What is expected
In the entries below, find every line holding the string "Indemnity" and collect it.

Material provided
-- Opening Marker --
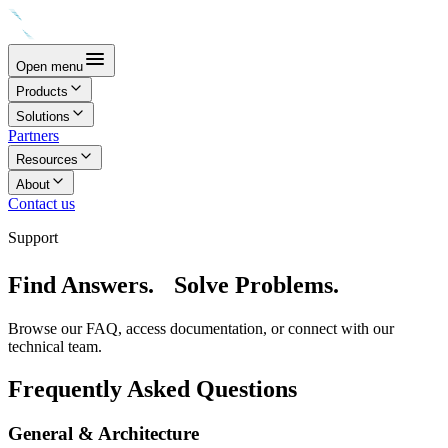
Open menu
Products
Solutions
Partners
Resources
About
Contact us
Support
Find Answers. Solve Problems.
Browse our FAQ, access documentation, or connect with our
technical team.
Frequently Asked Questions
General & Architecture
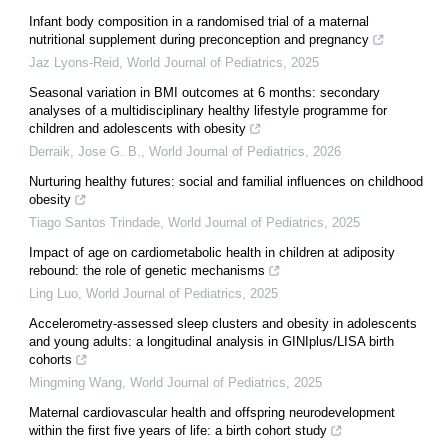
Infant body composition in a randomised trial of a maternal
nutritional supplement during preconception and pregnancy
Jaz Lyons-Reid
,
World Journal of Pediatrics
,
2025
Seasonal variation in BMI outcomes at 6 months: secondary
analyses of a multidisciplinary healthy lifestyle programme for
children and adolescents with obesity
Derraik, Jose G. B.
,
World Journal of Pediatrics
,
2026
Nurturing healthy futures: social and familial influences on childhood
obesity
Tiago Santos Trindade
,
World Journal of Pediatrics
,
2025
Impact of age on cardiometabolic health in children at adiposity
rebound: the role of genetic mechanisms
Ling Luo
,
World Journal of Pediatrics
,
2025
Accelerometry-assessed sleep clusters and obesity in adolescents
and young adults: a longitudinal analysis in GINIplus/LISA birth
cohorts
Mingming Wang
,
World Journal of Pediatrics
,
2025
Maternal cardiovascular health and offspring neurodevelopment
within the first five years of life: a birth cohort study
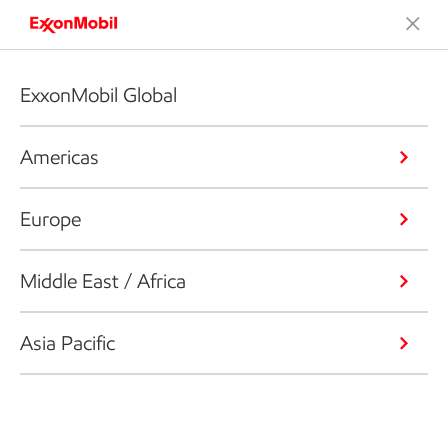
ExxonMobil Global
Americas
Europe
Middle East / Africa
Asia Pacific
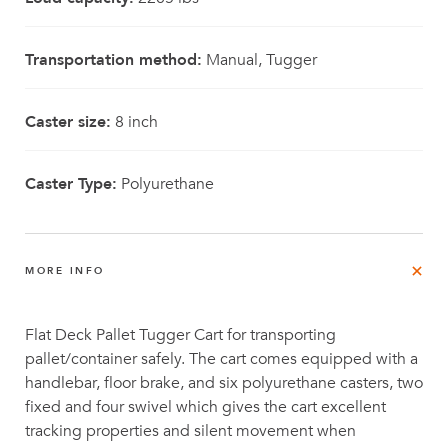
Transportation method:
Manual, Tugger
Caster size:
8 inch
Caster Type:
Polyurethane
MORE INFO
Flat Deck Pallet Tugger Cart for transporting
pallet/container safely. The cart comes equipped with a
handlebar, floor brake, and six polyurethane casters, two
fixed and four swivel which gives the cart excellent
tracking properties and silent movement when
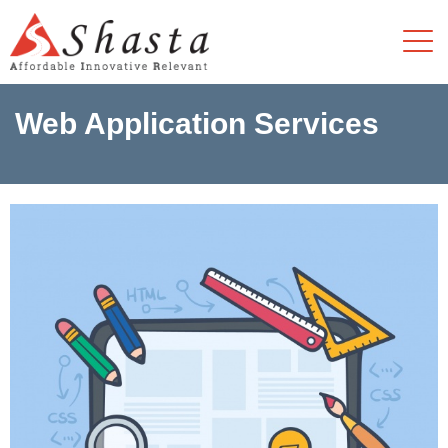
Web Application Services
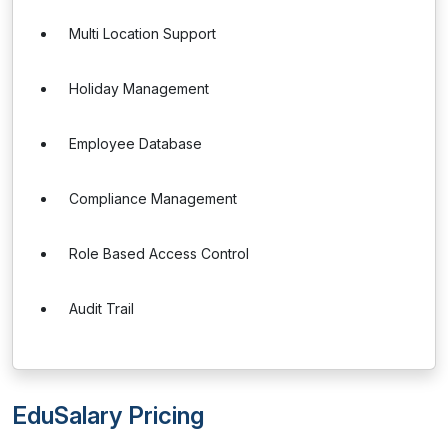
Multi Location Support
Holiday Management
Employee Database
Compliance Management
Role Based Access Control
Audit Trail
EduSalary Pricing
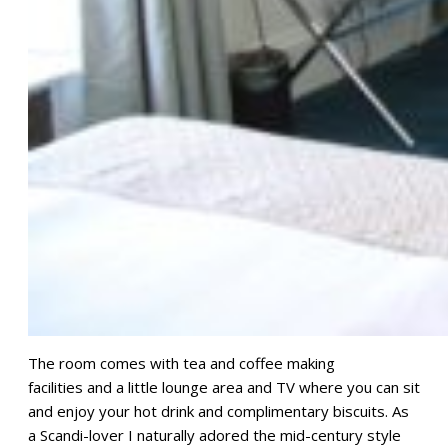
The room comes with tea and coffee making
facilities and a little lounge area and TV where you can sit
and enjoy your hot drink and complimentary biscuits. As
a Scandi-lover I naturally adored the mid-century style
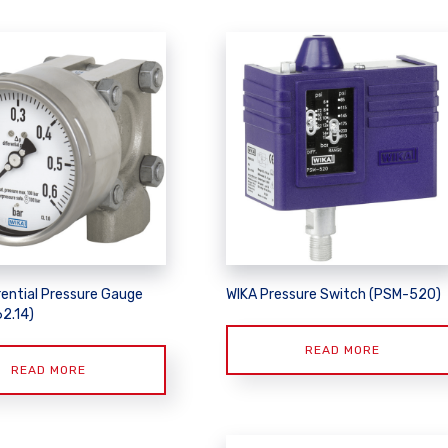
rential Pressure Gauge
WIKA Pressure Switch (PSM-520)
62.14)
READ MORE
READ MORE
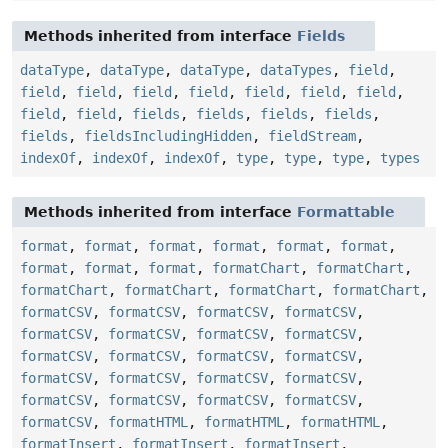
Methods inherited from interface
Fields
dataType
,
dataType
,
dataType
,
dataTypes
,
field
,
field
,
field
,
field
,
field
,
field
,
field
,
field
,
field
,
field
,
fields
,
fields
,
fields
,
fields
,
fields
,
fieldsIncludingHidden
,
fieldStream
,
indexOf
,
indexOf
,
indexOf
,
type
,
type
,
type
,
types
Methods inherited from interface
Formattable
format
,
format
,
format
,
format
,
format
,
format
,
format
,
format
,
format
,
formatChart
,
formatChart
,
formatChart
,
formatChart
,
formatChart
,
formatChart
,
formatCSV
,
formatCSV
,
formatCSV
,
formatCSV
,
formatCSV
,
formatCSV
,
formatCSV
,
formatCSV
,
formatCSV
,
formatCSV
,
formatCSV
,
formatCSV
,
formatCSV
,
formatCSV
,
formatCSV
,
formatCSV
,
formatCSV
,
formatCSV
,
formatCSV
,
formatCSV
,
formatCSV
,
formatHTML
,
formatHTML
,
formatHTML
,
formatInsert
,
formatInsert
,
formatInsert
,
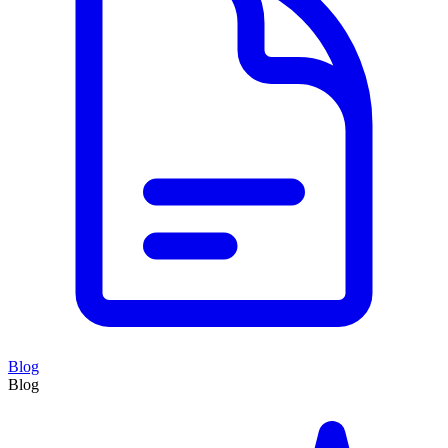
Blog
Blog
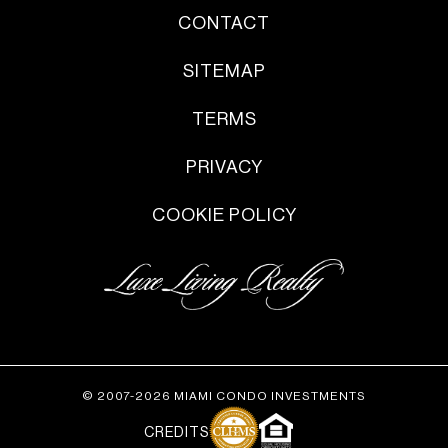
CONTACT
SITEMAP
TERMS
PRIVACY
COOKIE POLICY
© 2007-2026 MIAMI CONDO INVESTMENTS
CREDITS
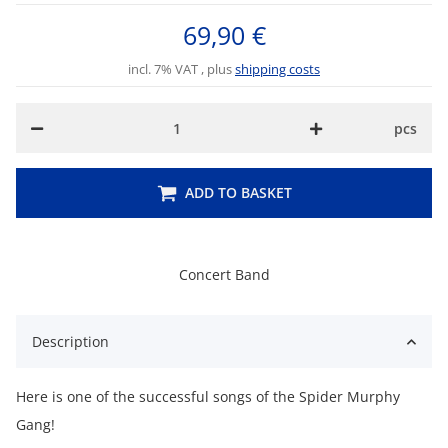
69,90 €
incl. 7% VAT , plus
shipping costs
pcs
ADD TO BASKET
Concert Band
Description
Here is one of the successful songs of the Spider Murphy
Gang!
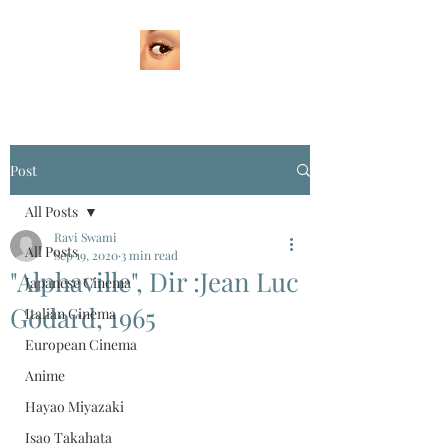
Post
All Posts
Ravi Swami
All Posts
Sep 19, 2020
3 min read
"Alphaville", Dir :Jean Luc
Japanese Cinema
Godard, 1965
Italian Cinema
European Cinema
Anime
Hayao Miyazaki
Isao Takahata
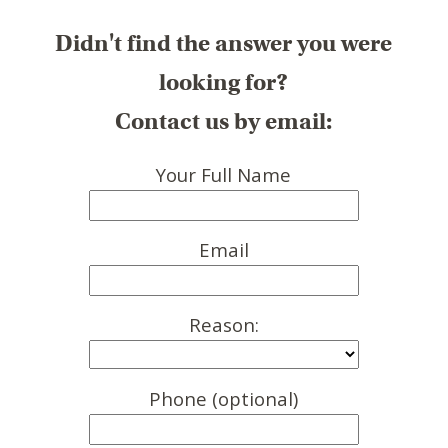
Didn't find the answer you were
looking for?
Contact us by email:
Your Full Name
Email
Reason:
Phone (optional)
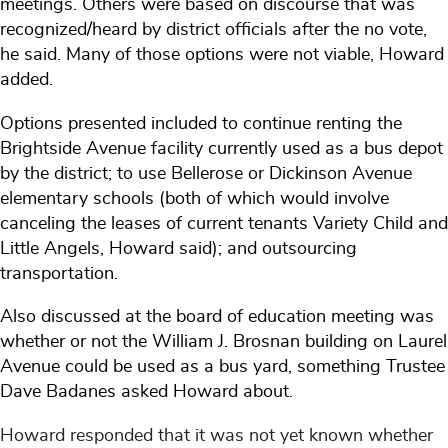
meetings. Others were based on discourse that was
recognized/heard by district officials after the no vote,
he said. Many of those options were not viable, Howard
added.
Options presented included to continue renting the
Brightside Avenue facility currently used as a bus depot
by the district; to use Bellerose or Dickinson Avenue
elementary schools (both of which would involve
canceling the leases of current tenants Variety Child and
Little Angels, Howard said); and outsourcing
transportation.
Also discussed at the board of education meeting was
whether or not the William J. Brosnan building on Laurel
Avenue could be used as a bus yard, something Trustee
Dave Badanes asked Howard about.
Howard responded that it was not yet known whether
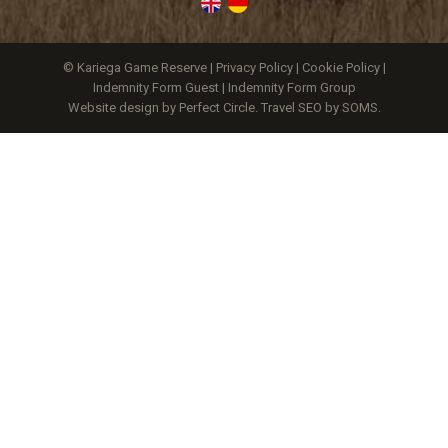
© Kariega Game Reserve |
Privacy Policy
|
Cookie Policy
|
Indemnity Form Guest
|
Indemnity Form Group
Website design by Perfect Circle
.
Travel SEO by SOMS.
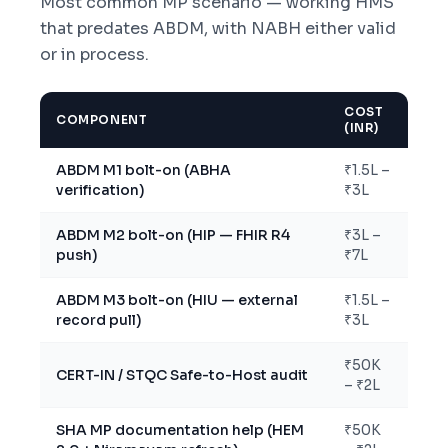
Most common MP scenario — working HMS
that predates ABDM, with NABH either valid
or in process.
COST
COMPONENT
(INR)
ABDM M1 bolt-on (ABHA
₹1.5L –
verification)
₹3L
ABDM M2 bolt-on (HIP — FHIR R4
₹3L –
push)
₹7L
ABDM M3 bolt-on (HIU — external
₹1.5L –
record pull)
₹3L
₹50K
CERT-IN / STQC Safe-to-Host audit
– ₹2L
SHA MP documentation help (HEM
₹50K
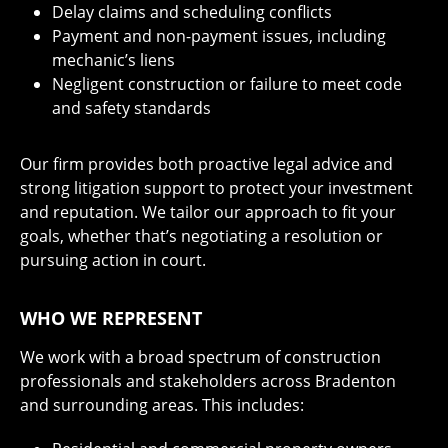
Delay claims and scheduling conflicts
Payment and non-payment issues, including
mechanic’s liens
Negligent construction or failure to meet code
and safety standards
Our firm provides both proactive legal advice and
strong litigation support to protect your investment
and reputation. We tailor our approach to fit your
goals, whether that’s negotiating a resolution or
pursuing action in court.
WHO WE REPRESENT
We work with a broad spectrum of construction
professionals and stakeholders across Bradenton
and surrounding areas. This includes:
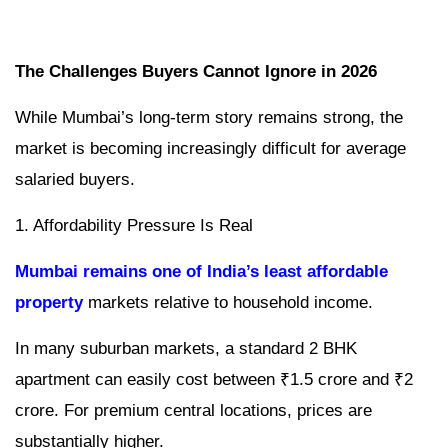
The Challenges Buyers Cannot Ignore in 2026
While Mumbai’s long-term story remains strong, the
market is becoming increasingly difficult for average
salaried buyers.
1. Affordability Pressure Is Real
Mumbai remains one of India’s least affordable
property
markets relative to household income.
In many suburban markets, a standard 2 BHK
apartment can easily cost between ₹1.5 crore and ₹2
crore. For premium central locations, prices are
substantially higher.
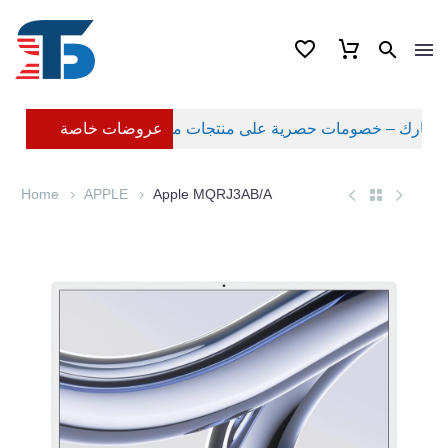
عروضات خاصة
Home
APPLE
Apple MQRJ3AB/A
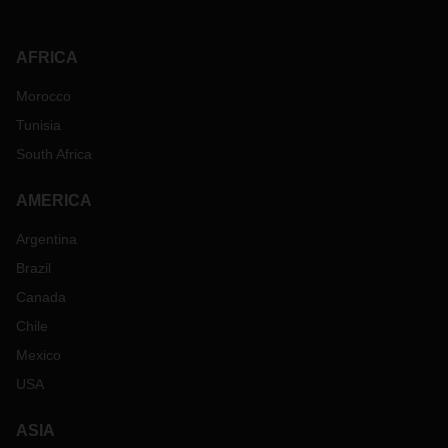
AFRICA
Morocco
Tunisia
South Africa
AMERICA
Argentina
Brazil
Canada
Chile
Mexico
USA
ASIA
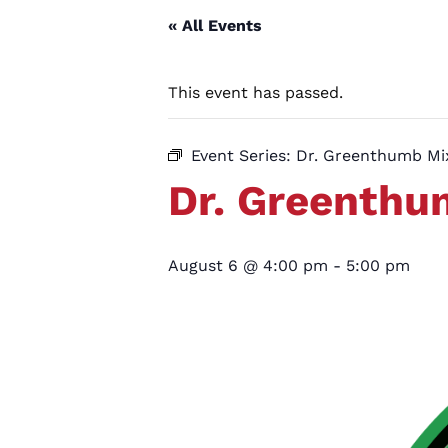
« All Events
This event has passed.
Event Series:
Dr. Greenthumb M
Dr. Greenth
August 6 @ 4:00 pm
-
5:00 pm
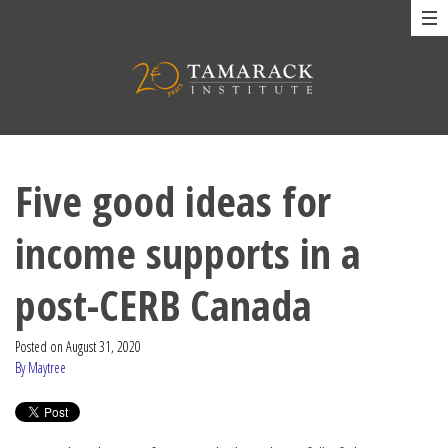
Five good ideas for
income supports in a
post-CERB Canada
Posted on
August 31, 2020
By Maytree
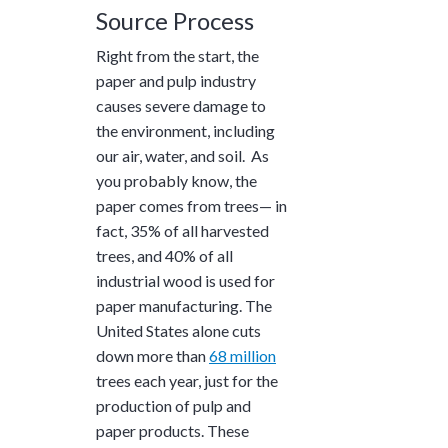
Source Process
Right from the start, the
paper and pulp industry
causes severe damage to
the environment, including
our air, water, and soil. As
you probably know, the
paper comes from trees— in
fact,
35%
of all harvested
trees, and
40%
of all
industrial wood is used for
paper manufacturing. The
United States alone cuts
down more than
68 million
trees each year, just for the
production of pulp and
paper products. These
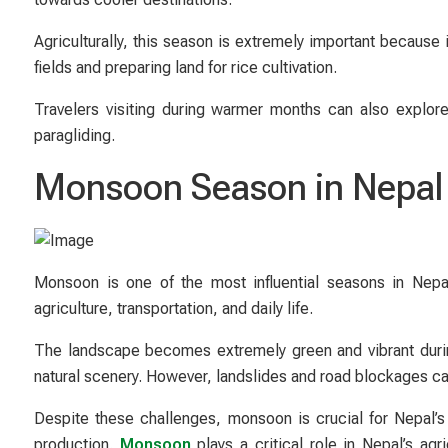
Agriculturally, this season is extremely important because
fields and preparing land for rice cultivation.
Travelers visiting during warmer months can also explor
paragliding.
Monsoon Season in Nepal 
Monsoon is one of the most influential seasons in Nepal.
agriculture, transportation, and daily life.
The landscape becomes extremely green and vibrant during 
natural scenery. However, landslides and road blockages can m
Despite these challenges, monsoon is crucial for Nepal’s
production.
Monsoon
plays a critical role in Nepal’s agr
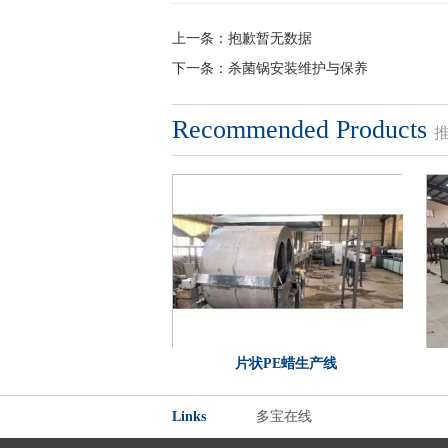
上一条：
抱歉暂无数据
下一条：
杀菌锅安装维护与保养
Recommended Products
片状PE蜡生产线
Links
多宝在线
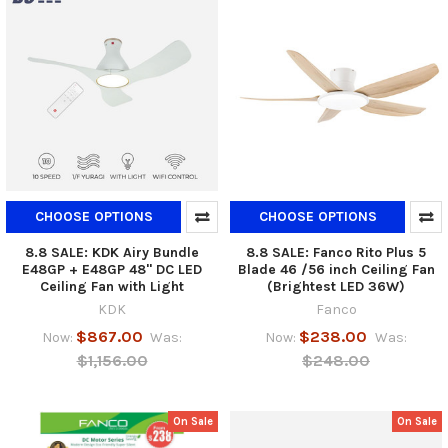
CHOOSE OPTIONS
CHOOSE OPTIONS
8.8 SALE: KDK Airy Bundle
8.8 SALE: Fanco Rito Plus 5
E48GP + E48GP 48" DC LED
Blade 46 /56 inch Ceiling Fan
Ceiling Fan with Light
(Brightest LED 36W)
KDK
Fanco
$867.00
$238.00
Now:
Was:
Now:
Was:
$1,156.00
$248.00
On Sale
On Sale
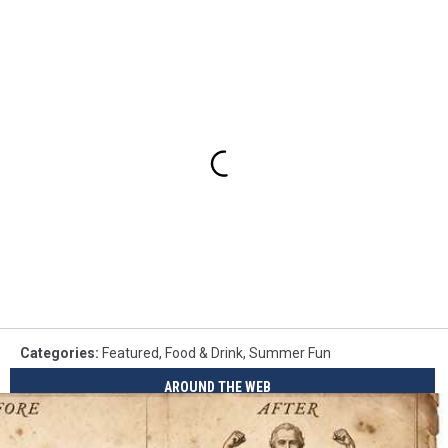
Categories
:
Featured
,
Food & Drink
,
Summer Fun
AROUND THE WEB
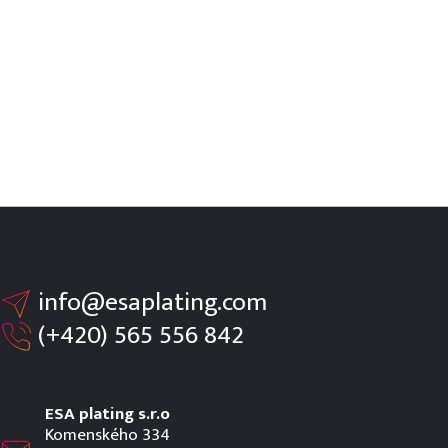
info@esaplating.com
(+420)
565 556 842
ESA plating s.r.o
Komenského 334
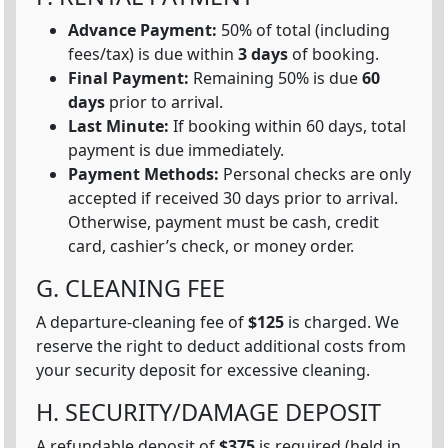
Advance Payment:
50% of total (including
fees/tax) is due within
3 days
of booking.
Final Payment:
Remaining 50% is due
60
days
prior to arrival.
Last Minute:
If booking within 60 days, total
payment is due immediately.
Payment Methods:
Personal checks are only
accepted if received 30 days prior to arrival.
Otherwise, payment must be cash, credit
card, cashier’s check, or money order.
G. CLEANING FEE
A departure-cleaning fee of
$125
is charged. We
reserve the right to deduct additional costs from
your security deposit for excessive cleaning.
H. SECURITY/DAMAGE DEPOSIT
A refundable deposit of
$375
is required (held in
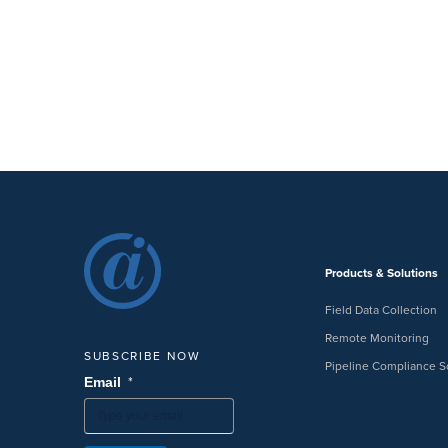
Products & Solutions
Field Data Collection
Remote Monitoring
SUBSCRIBE NOW
Pipeline Compliance S
*
Email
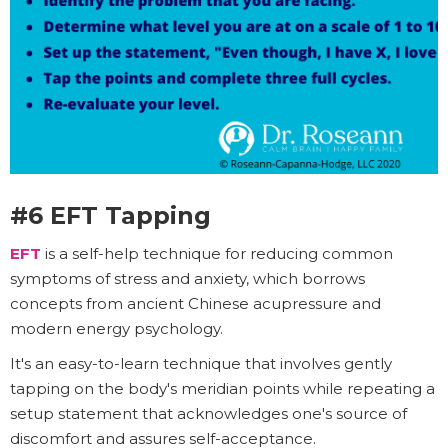
#6 EFT Tapping
EFT
is a self-help technique for reducing common
symptoms of stress and anxiety, which borrows
concepts from ancient Chinese acupressure and
modern energy psychology.
It's an easy-to-learn technique that involves gently
tapping on the body's meridian points while repeating a
setup statement that acknowledges one's source of
discomfort and assures self-acceptance.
-- Closing Marker --
Your solution
Indemnity Form Guest
Indemnity Form Group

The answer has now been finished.